**Problem to solve:** The required answer is every line of the data containing the word "Coffido".

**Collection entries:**
────

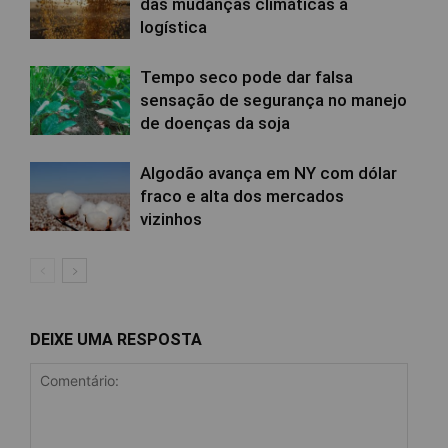
das mudanças climáticas à
logística
Tempo seco pode dar falsa
sensação de segurança no manejo
de doenças da soja
Algodão avança em NY com dólar
fraco e alta dos mercados
vizinhos
DEIXE UMA RESPOSTA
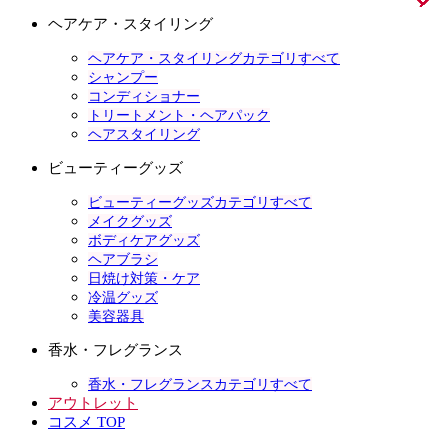
ヘアケア・スタイリング
ヘアケア・スタイリングカテゴリすべて
シャンプー
コンディショナー
トリートメント・ヘアパック
ヘアスタイリング
ビューティーグッズ
ビューティーグッズカテゴリすべて
メイクグッズ
ボディケアグッズ
ヘアブラシ
日焼け対策・ケア
冷温グッズ
美容器具
香水・フレグランス
香水・フレグランスカテゴリすべて
アウトレット
コスメ TOP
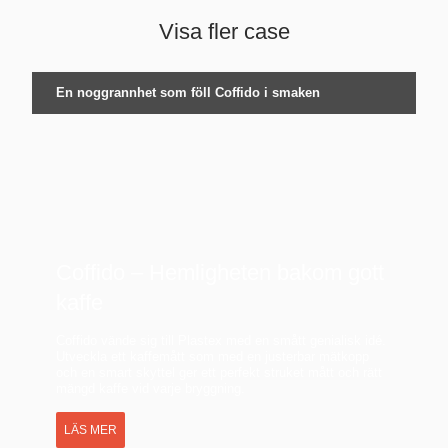
Visa fler case
En noggrannhet som föll Coffido i smaken
Coffido – Hemligheten bakom gott
kaffe
Coffido vände sig till Plastex med en smått genialisk idé.
Utveckla ett kaffemått som med en justerbar mätkopp
och en smart skyttel ger ett perfekt struket mått och rätt
mängd kaffe vid varje bryggning.
LÄS MER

────

**Answer section:**
En noggrannhet som föll Coffido i smaken
Coffido – Hemligheten bakom gott
Coffido vände sig till Plastex med en smått genialisk idé.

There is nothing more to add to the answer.